Schadenfreude is the best word ever

I used to keep a sticky note at my desk called “Words I Hate.” These were words that I would run across in the course of my editing that I, well, hated. They were usually either awkward, clichéd, or bureaucratic. It was nothing personal. Some of the words, in isolation, were probably just fine. Here are a few I remember: due to the fact that; fled on foot; recently; found (as in: He found himself enjoying opera); every (noun’s) nightmare; died doing what he/she loved; deliverable; efficiencies (corporate usage, not the dwellings, which can be quite charming); mouthfeel.

But I’m not interested in hating anymore. I’m looking forward to a more positive word world. Especially after keeping up with this guy, Ted McCagg, who declared diphthong to be the Best Word Ever in a Final Four bracket-style competition. Diphthong won out over gherkin, by the way. Some really beautiful and wonderful words in the competition, including kerfuffle, detritus, canoodle. All very fine words. I’m also a fan of the words fisticuffs, umami, milquetoast (which is unrelated to milk).
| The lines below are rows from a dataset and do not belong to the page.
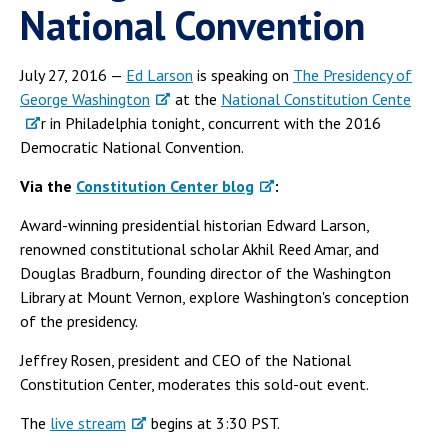
National Convention
July 27, 2016 —
Ed Larson
is speaking on
The Presidency of
George Washington
at the
National Constitution Cente
r in Philadelphia tonight, concurrent with the 2016
Democratic National Convention.
Via the
Constitution Center blog
:
Award-winning presidential historian Edward Larson,
renowned constitutional scholar Akhil Reed Amar, and
Douglas Bradburn, founding director of the Washington
Library at Mount Vernon, explore Washington's conception
of the presidency.
Jeffrey Rosen, president and CEO of the National
Constitution Center, moderates this sold-out event.
The
live stream
begins at 3:30 PST.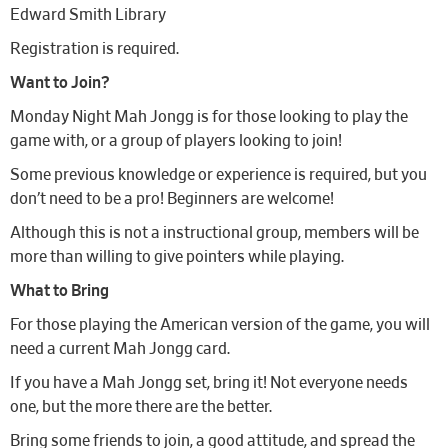
Edward Smith Library
Registration is required.
Want to Join?
Monday Night Mah Jongg is for those looking to play the
game with, or a group of players looking to join!
Some previous knowledge or experience is required, but you
don’t need to be a pro! Beginners are welcome!
Although this is not a instructional group, members will be
more than willing to give pointers while playing.
What to Bring
For those playing the American version of the game, you will
need a current Mah Jongg card.
If you have a Mah Jongg set, bring it! Not everyone needs
one, but the more there are the better.
Bring some friends to join, a good attitude, and spread the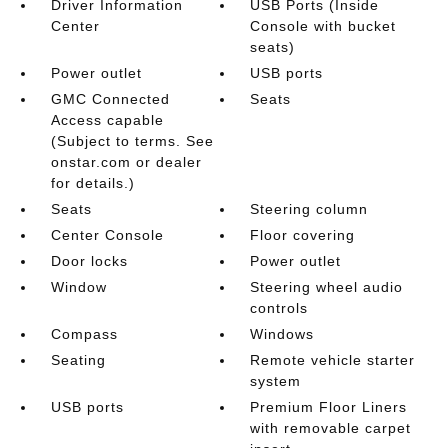
Driver Information
USB Ports (Inside
Center
Console with bucket
seats)
Power outlet
USB ports
GMC Connected
Seats
Access capable
(Subject to terms. See
onstar.com or dealer
for details.)
Seats
Steering column
Center Console
Floor covering
Door locks
Power outlet
Window
Steering wheel audio
controls
Compass
Windows
Seating
Remote vehicle starter
system
USB ports
Premium Floor Liners
with removable carpet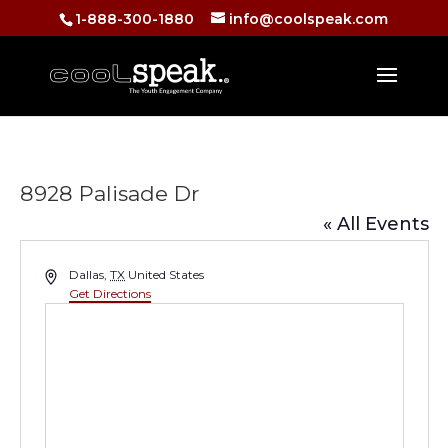
1-888-300-1880
info@coolspeak.com
8928 Palisade Dr
« All Events
Address
Dallas
,
TX
United States
Get Directions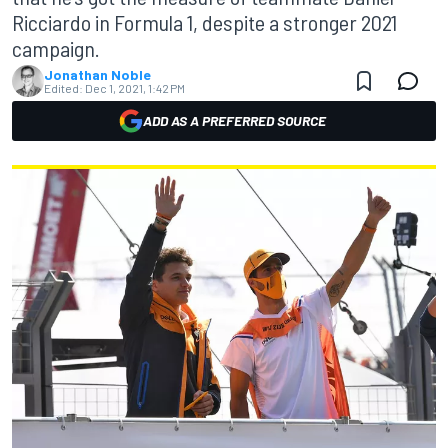
Ricciardo in Formula 1, despite a stronger 2021
campaign.
Jonathan Noble
Edited:
Dec 1, 2021, 1:42 PM
ADD AS A PREFERRED SOURCE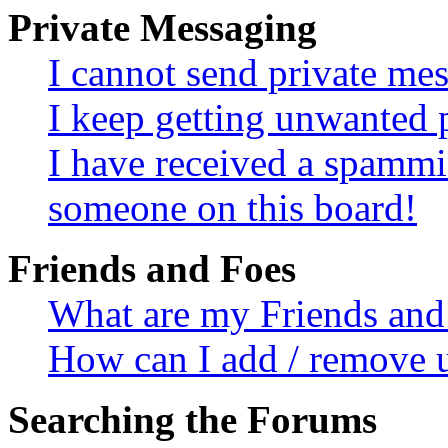
Private Messaging
I cannot send private me
I keep getting unwanted 
I have received a spammi
someone on this board!
Friends and Foes
What are my Friends and 
How can I add / remove u
Searching the Forums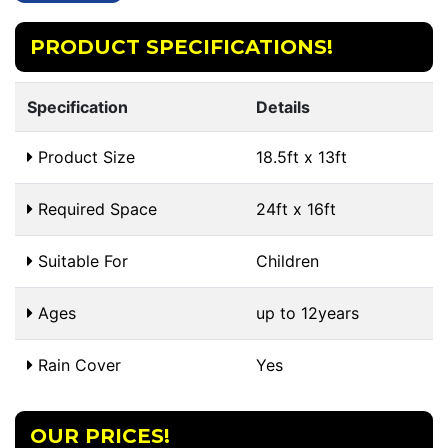
PRODUCT SPECIFICATIONS!
Specification
Details
Product Size
18.5ft x 13ft
Required Space
24ft x 16ft
Suitable For
Children
Ages
up to 12years
Rain Cover
Yes
OUR PRICES!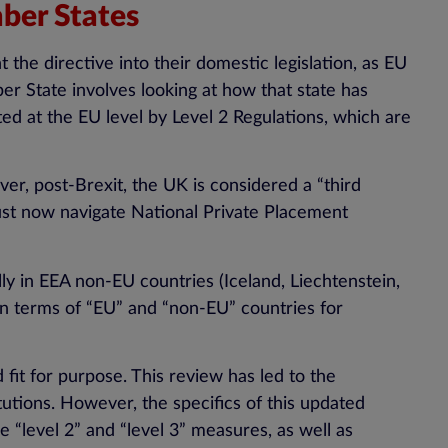
ber States
the directive into their domestic legislation, as EU
er State involves looking at how that state has
ed at the EU level by Level 2 Regulations, which are
r, post-Brexit, the UK is considered a “third
ust now navigate National Private Placement
lly in EEA non-EU countries (Iceland, Liechtenstein,
 in terms of “EU” and “non-EU” countries for
it for purpose. This review has led to the
utions. However, the specifics of this updated
 “level 2” and “level 3” measures, as well as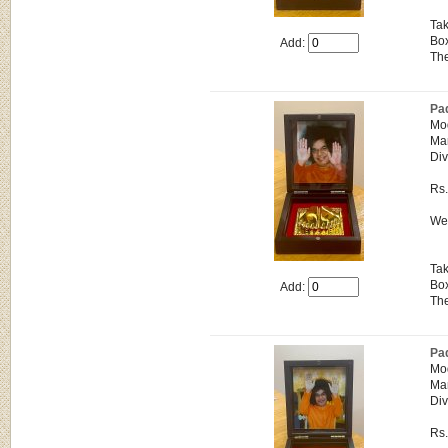
Tak
Box
Add:
The
Pa
Mo
Man
Div
Rs
Wei
Tak
Box
Add:
The
Pa
Mo
Man
Div
Rs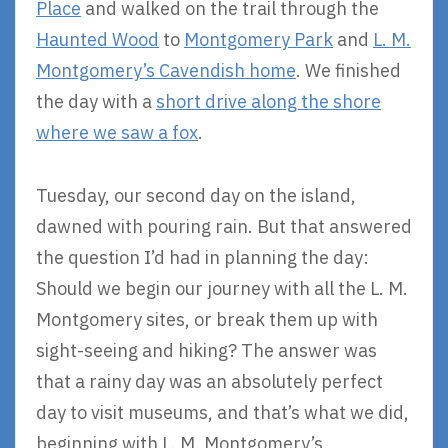
Place
and walked on the trail through the
Haunted Wood
to
Montgomery Park
and
L. M.
Montgomery’s Cavendish home
. We finished
the day with a
short drive along the shore
where we saw a fox
.
Tuesday, our second day on the island,
dawned with pouring rain. But that answered
the question I’d had in planning the day:
Should we begin our journey with all the L. M.
Montgomery sites, or break them up with
sight-seeing and hiking? The answer was
that a rainy day was an absolutely perfect
day to visit museums, and that’s what we did,
beginning with L. M. Montgomery’s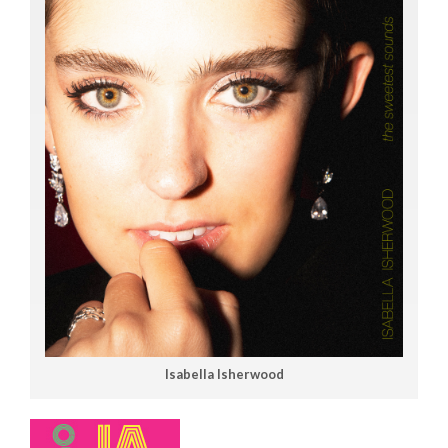
Isabella Isherwood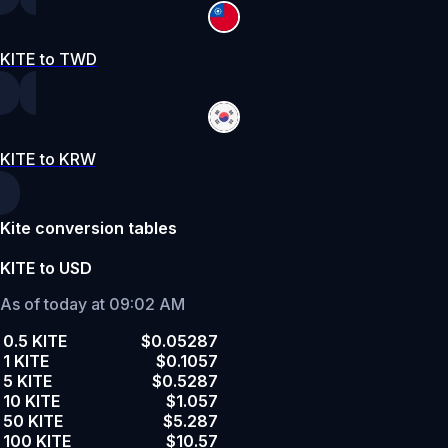
KITE to TWD
KITE to KRW
Kite conversion tables
KITE to USD
As of today at 09:02 AM
0.5 KITE
$0.05287
1 KITE
$0.1057
5 KITE
$0.5287
10 KITE
$1.057
50 KITE
$5.287
100 KITE
$10.57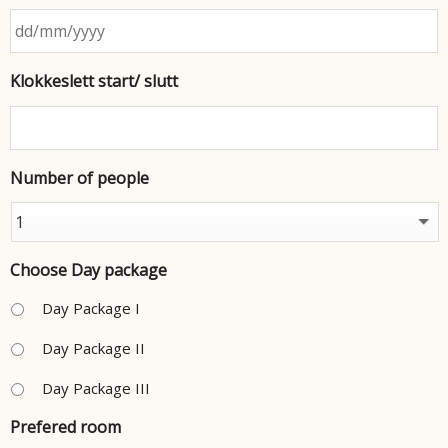
Klokkeslett start/ slutt
Number of people
Choose Day package
Day Package I
Day Package II
Day Package III
Prefered room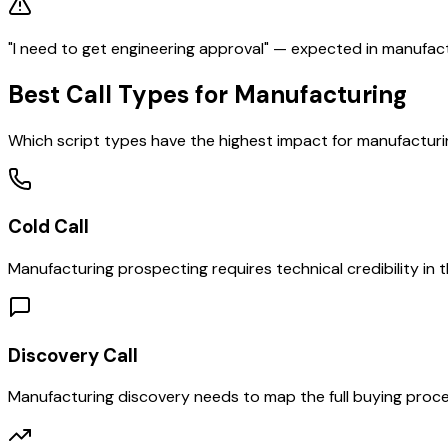
"I need to get engineering approval" — expected in manufactur
Best Call Types for
Manufacturing
Which script types have the highest impact for
manufacturi
Cold Call
Manufacturing prospecting requires technical credibility in 
Discovery Call
Manufacturing discovery needs to map the full buying proce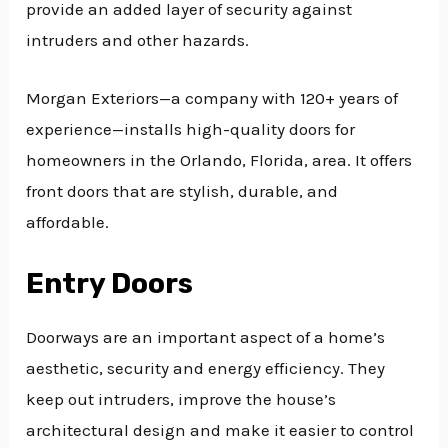
provide an added layer of security against
intruders and other hazards.
Morgan Exteriors—a company with 120+ years of
experience—installs high-quality doors for
homeowners in the Orlando, Florida, area. It offers
front doors that are stylish, durable, and
affordable.
Entry Doors
Doorways are an important aspect of a home’s
aesthetic, security and energy efficiency. They
keep out intruders, improve the house’s
architectural design and make it easier to control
But if I had run the word competition, I would have done anything I could to get a different word at the top of the heap. Of course I’m talking about the actual very best word ever: schadenfreude. Not only does this word have all the requisite sounds that make a word fun to read and say, its meaning is also sublime. That there’s even a word at all to describe the feeling of joy one gets at the misfortune of others is seriously beautiful. I experience schadenfreude every time a bullfighter gets beaten up by the bull. Wrong, I know. Still. Schadenfreude.

So nothing against diphthong, but schadenfreude is the clear winner here. Sorry, Ted.

Careful, buddy. The bull never wins, but he sometimes puts up a good fight.